Viele Wiesen würden zu stark gedüngt und zu häufig und vor allem während der Brutzeit gemäht, kritisiert Scholz. An diesem Punkt setzen denn auch seine Verbesserungsvorschläge an. Sie richten sich vor allem an Landwirte. Der Biologe plädiert dafür, dass auf Dünger verzichtet und Felder nur noch ein- bis zweimal pro Jahr geschnitten werden sollen - und das nicht vor Mitte Juli oder Anfang August und zeitlich entzerrt, damit Bodenbrüter auf angrenzenden Wiesen ausweichen können. Auch sollen sogenannte Fenster innerhalb von Feldern frei von Saat bleiben, damit Bodenbrüter dort nisten können.

Ein weiteres Problem für Braunkehlchen, Wiesenpieper und Co.: Die Moore sind mittlerweile zu trocken. Der Experte schlägt gezielte Wiedervernässung vor, etwa im Brucker Moos, wo mittlerweile 80 Prozent der Felder bewirtschaftet werden. Doch letztlich, weiß Scholz, geht es bei den Maßnahmen auch um Geld. Über das Kulturlandschafts- und das Vertragsnaturschutzprogramm können Landwirte, die wegen der extensiven Bewirtschaftung Umsatzeinbußen haben, finanzielle Entschädigung beantragen.

Doch nicht nur bei den Landwirten setzten die Vorschläge von Alexander Scholz an. Sie umfassen auch das Anlegen von Blühstreifen und die Landschaftspflege. Denn der Lebensraum von Bodenbrütern muss immer wieder von Gehölz und Gras befreit werden, damit die Vögel einen Nistplatz finden. Bis zu einem gewissen Grad könnten sich Vögel an den Menschen anpassen. Der Kiebitz etwa brüte mittlerweile sogar auf Maisäckern - allerdings nur, wenn das Gras nicht höher als zehn Zentimeter ist. "Landschaftspflege ist wichtig", betont Scholz. In Markt Schwaben habe sich das Wasserwirtschaftsamt das zu Herzen genommen und noch im vergangenen Herbst eine ihm gehörende Fläche gemäht, die lange Zeit brach gelegen war.
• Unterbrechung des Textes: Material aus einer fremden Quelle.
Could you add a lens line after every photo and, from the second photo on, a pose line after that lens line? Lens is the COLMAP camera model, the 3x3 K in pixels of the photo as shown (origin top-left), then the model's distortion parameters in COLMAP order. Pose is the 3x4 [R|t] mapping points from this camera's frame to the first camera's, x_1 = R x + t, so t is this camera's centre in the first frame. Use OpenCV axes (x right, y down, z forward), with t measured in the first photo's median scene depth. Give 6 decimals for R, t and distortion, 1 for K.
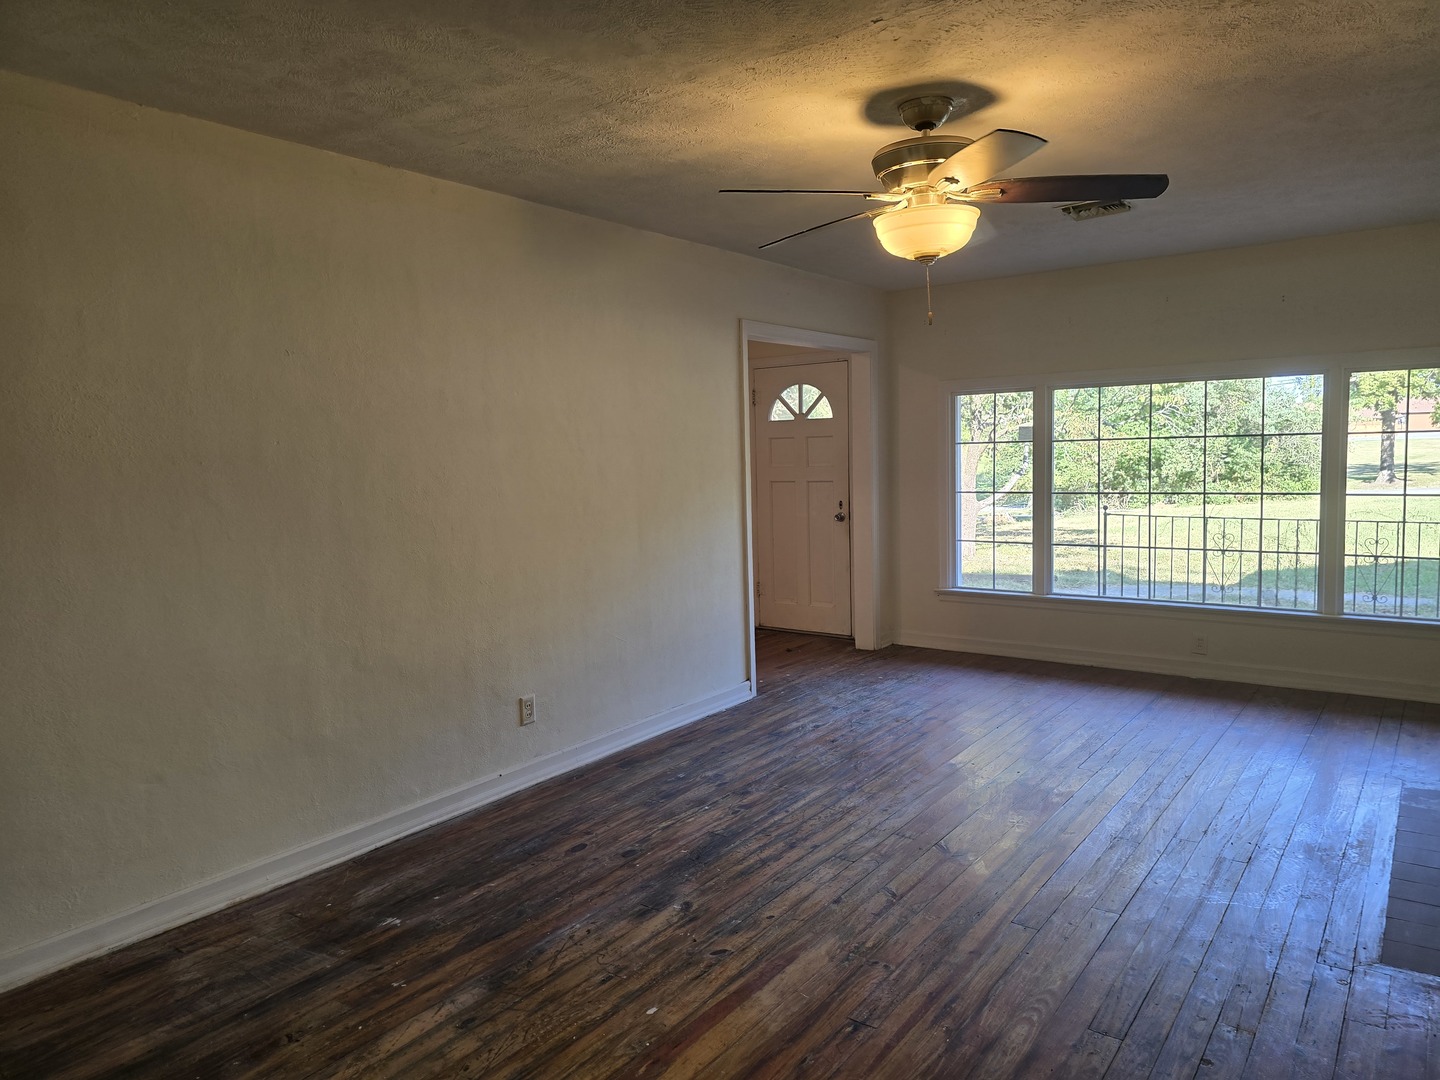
lens RADIAL K [[976.1, 0, 719.3], [0, 976.1, 538.6], [0, 0, 1]] dist [0.028819, -0.036190]
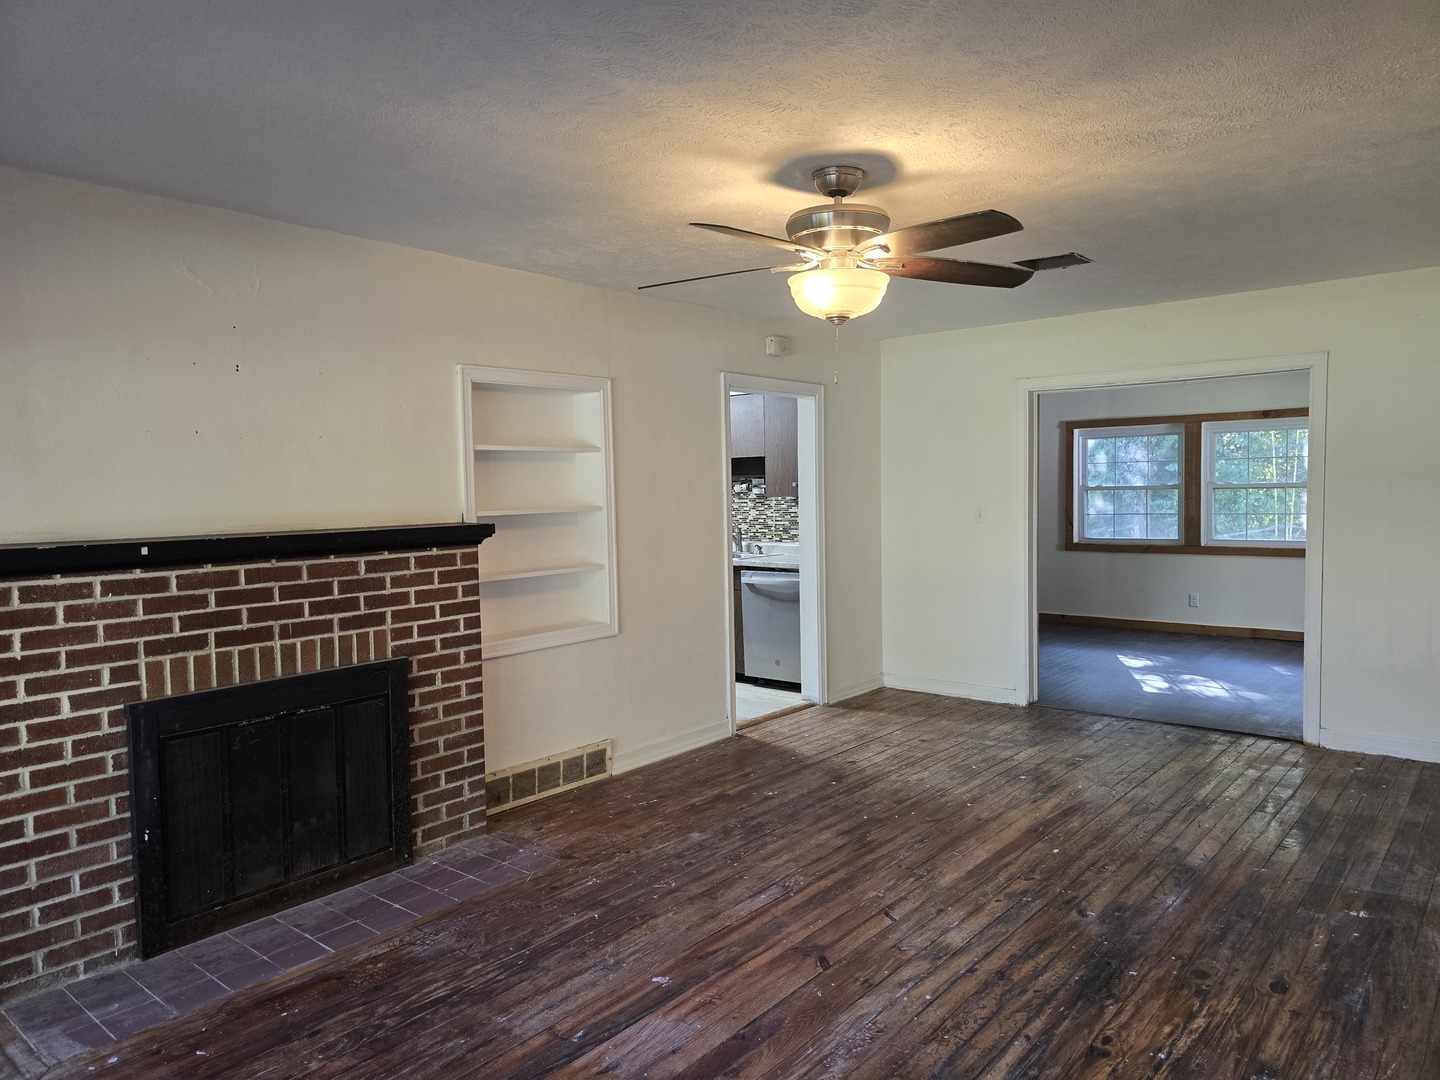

Und dennoch: Die Gefahr, dass sich einige Arten von Menschen gestört fühlen und verschwinden, bleibt. Alexander Scholz hofft, dass seine Kartierung dazu beiträgt, dass der Landkreis in Sachen Vogelschutz aktiv wird. Denn einige Arten verschwänden in Bayern derart schnell, dass sie bereits in 15, 20 Jahren ausgestorben sein könnten.